@Alex Crichton What's the nature of the bug with highly parallel builds?
@Josh Triplett I think Alex was referring to the fact that at least on Linux we've measured fairly high contention inside the kernel due to our current strategy for limiting parallelism (i.e., GNU make jobserver, which on linux is a machine-global pipe), which can lead to abysmal performance with lots of threads
we have a few ideas for mitigation and are currently working on the likely solution which is making cargo be the source of truth for jobserver communication (though rustc will support, and always default to, normal jobserver operation)
yes this has to do with how we're limiting parallelism
the bug we've seen is that when you write
to a pipe on linux, it wakes up everyone waiting on it
so, in the worst case, when you do -Zthreds=72
you have 72^2 threads
72 rustc's, each with 72 threads
that's a lot of people to wake up all the time
and a lot of wasted time churning around
we plan to fix this by not actually having 72^2 threads waiting
but only 72 :)
@Alex Crichton This is actually a known bug that's being fixed in Linux right now.
There was a large pipe rework in upstream Linux, and in the course of evaluating that, Linus noticed that both the old and the new pipe behavior had the "thundering herd" problem.
So that's getting fixed now, which should substantially speed up make -j72
as well.
The only reason it isn't already fixed is that there's a bug in make
that fixing it uncovered. :)
sounds promising!
Do we need to do anything on our side to get that behavior?
I expect we'll still want our changes since macOS etc probably won't get that fix for a while
@simulacrum You wouldn't need to do anything. The main thing would be that you could just drop the limit to 4 threads on recent Linux.
where recent is "unreleased"?
Also, does macOS actually have the thundering herd problem?
@simulacrum Where recent right now is "change not yet in git master, being evaluated".
We've not done benchmarking on macOS, but sort of assumed so -- it's also hard to expose as macOS with more than a 4-6 cores is pretty hard to get (modulo just released mac pros)
Yeah, that's fair. :)
/me really wants someone to build a scalable macOS cloud.
I imagine we'll not really get any benefits from these changes for at least a year or two, right? That's my impression of approximate timeline on getting kernel changes pushed into end-user's hands
i.e., there's no point in waiting or anything like that
so we probably want to move ahead with our fixes regardless
even if they get even more improved in the eventuality
Also @Alex Crichton -- I think you're not quite right that we'd have 72 threads waiting with our proposed fix, since at least I was expecting that we'd loosely have 1 thread per pipe
(just 72 threads total but that's not too interesting)

· · ·

→ TASK STATEMENT: From the thread on jobserver pipe contention, reproduce the passage between "sounds promising!" and "scalable macOS cloud.", inclusive, word for word.

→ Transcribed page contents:
· · ·

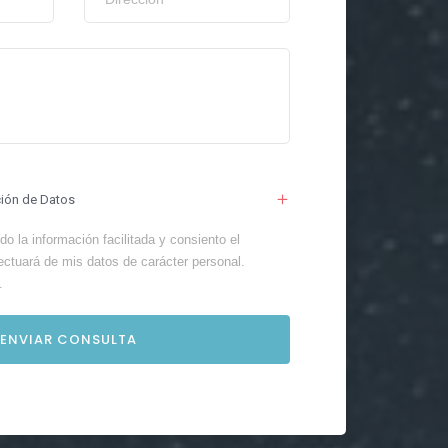
ción de Datos
o la información facilitada y consiento el
ectuará de mis datos de carácter personal.
.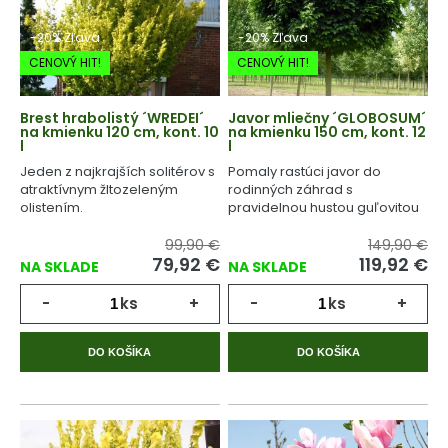
-20% Zľava
-20% Zľava
CENOVÝ HIT!
CENOVÝ HIT!
Brest hrabolistý ´WREDEI´
Javor mliečny ´GLOBOSUM´
na kmienku 120 cm, kont. 10
na kmienku 150 cm, kont. 12
l
l
Jeden z najkrajších solitérov s
Pomaly rastúci javor do
atraktívnym žltozeleným
rodinných záhrad s
olistením.
pravidelnou hustou guľovitou
korunou.
99,90 €
149,90 €
79,92
€
119,92
€
NA SKLADE
NA SKLADE
-
ks
+
-
ks
+
DO KOŠÍKA
DO KOŠÍKA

· · ·

→ EXERCISE RESULT:
sounds promising!
Do we need to do anything on our side to get that behavior?
I expect we'll still want our changes since macOS etc probably won't get that fix for a while
@simulacrum You wouldn't need to do anything. The main thing would be that you could just drop the limit to 4 threads on recent Linux.
where recent is "unreleased"?
Also, does macOS actually have the thundering herd problem?
@simulacrum Where recent right now is "change not yet in git master, being evaluated".
We've not done benchmarking on macOS, but sort of assumed so -- it's also hard to expose as macOS with more than a 4-6 cores is pretty hard to get (modulo just released mac pros)
Yeah, that's fair. :)
/me really wants someone to build a scalable macOS cloud.